Translation by Yehoshua Siskin
Tomorrow is the fast of the 10th of Tevet, the day we say a general kaddish for all Holocaust victims whose date of death is unknown. This week I heard two stories about the generation born after the Holocaust:
Yosef Rakover was a doctor to the partisans who fought in the Liptshan Forests of Belarus during World War II. While in his hideout, he heard that Nazis had entered the area and were killing every Jew they found. Rather than be murdered, Rakover together with his wife and son injected themselves with heavy doses of morphine and passed out. His wife and son died of an overdose while Rakover was rendered unconscious and thrown onto a pile of corpses. The partisans found and miraculously resuscitated him. Rakover then continued to treat and perform surgery on the partisan forces. He met Sonia, a nurse who had also lost her spouse and son during the war. Rakover and Sonia survived, married, and came on aliyah. One of their daughters is Professor Galia Rahav, head of the department of infectious diseases at Tel HaShomer Hospital. She participated in the torch lighting ceremony during Independence Day this past year in honor of the medical teams fighting the coronavirus.

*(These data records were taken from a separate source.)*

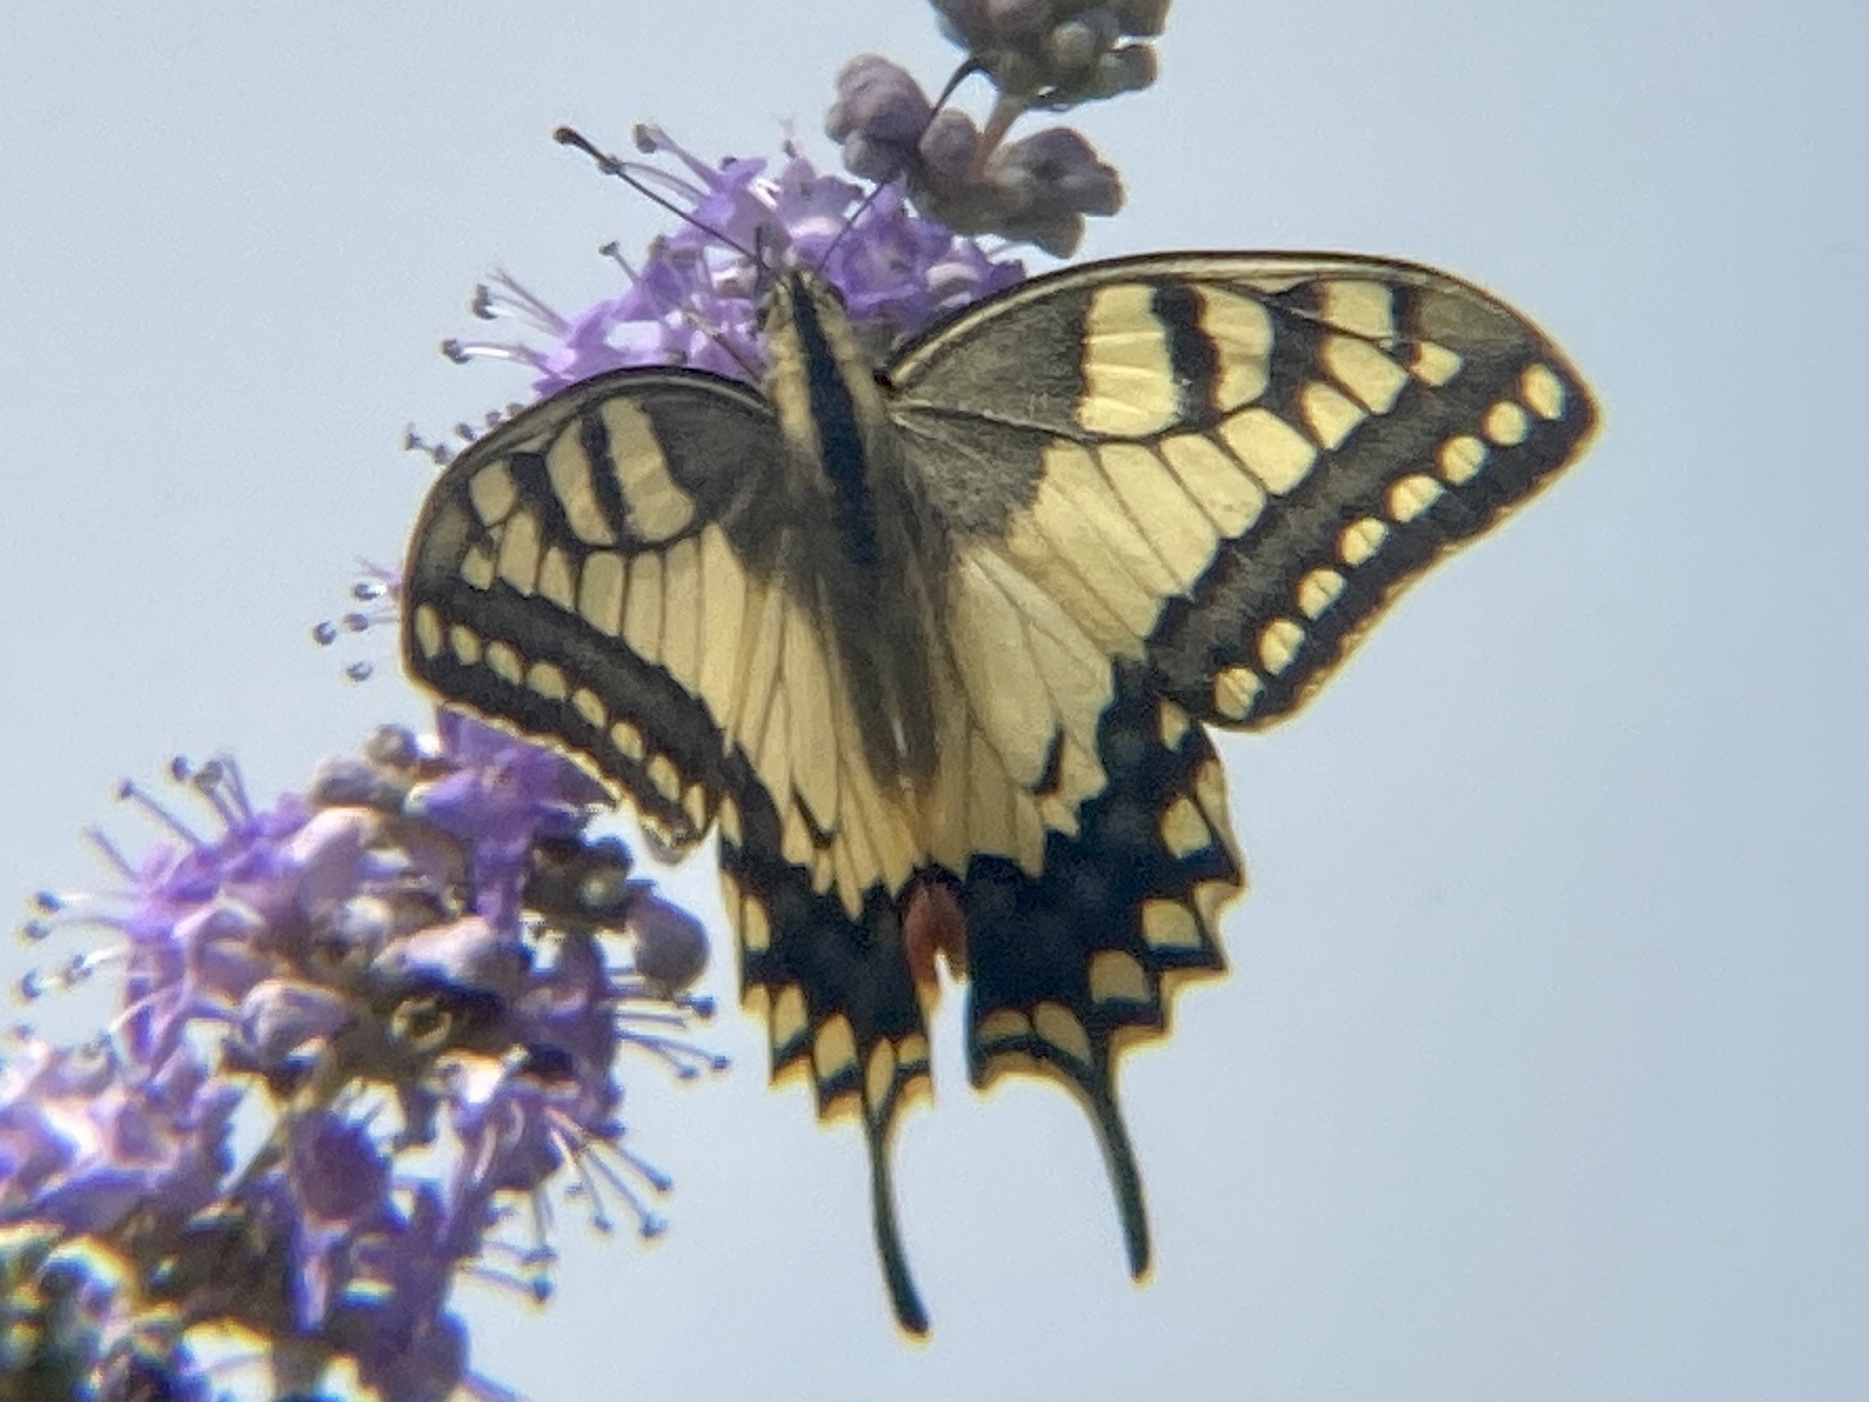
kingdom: Animalia
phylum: Arthropoda
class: Insecta
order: Lepidoptera
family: Papilionidae
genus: Papilio
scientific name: Papilio machaon
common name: Swallowtail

In the Jewish community of Thessaloniki, Greece, there were 60,000 Jews before World War II. More than 50,000 of them were murdered by the Nazis. The Bourla family was among those that survived and after the war a son, Avraham, was born. He grew up, became a doctor, and moved from Greece to the United States. Today Avraham (Albert) is the CEO of Pfizer, the first drug company to develop a vaccine against the coronavirus.
The children of Holocaust survivors and, by extension, all of us, have inherited a mission to save lives, to bring blessings to the world, to rehabilitate, to heal. It’s something to think about on the day of the general kaddish for Holocaust victims.